I have just found the function facet_grid in ggplot2, it's awesome. The question is: I have a list with 6 countries (column HC) and destination of flights all around the world. My data look like this:
HC Reason Destination freq Perc
<chr> <chr> <chr> <int> <dbl>
1 Germany Study Germany 9 0.3651116
2 Germany Work Germany 3 0.1488095
3 Germany Others Germany 3 0.4901961
4 Hungary Study Germany 105 21.4285714
5 Hungary Work Germany 118 17.6382661
6 Hungary Others Germany 24 5.0955414
7 Luxembourg Study Germany 362 31.5056571
Is there a way that in each country only show the top ten destinations and using the function facet_grid?
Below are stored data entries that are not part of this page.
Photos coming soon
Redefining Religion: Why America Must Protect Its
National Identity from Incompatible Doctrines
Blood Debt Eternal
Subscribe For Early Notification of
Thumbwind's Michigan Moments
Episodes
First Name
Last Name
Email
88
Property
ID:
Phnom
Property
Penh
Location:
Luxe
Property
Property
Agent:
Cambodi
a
Im trying to make a scatter plot in this way:
Geograp %>%
gather(key=Destination, value=freq, -Reason, -Qcountry) %>%
rename(HC = Qcountry) %>%
group_by(HC,Reason) %>%
mutate(Perc=freq*100/sum(freq)) %>%
ggplot(aes(x=Perc, y=reorder(Destination,Perc))) +
geom_point(size=3) +
theme_bw() +
facet_grid(HC~Reason) +
theme(panel.grid.major.x = element_blank(),
panel.grid.minor.x = element_blank(),
panel.grid.major.y = element_line(colour = "grey60", linetype = "dashed"))
Which produces this graph: I want to avoid the overplotting in the y-axis. Thanks in advance!!!
You could create a variable indicating the rank of each destination by country and then in the ggplot call select rows with ranking <= 10, e.g.
ggplot(data = mydata[rank <= 10, ], ....)
PS: Currently you create data and plot data all in one line using pipes. I would separate the data creation and plotting step.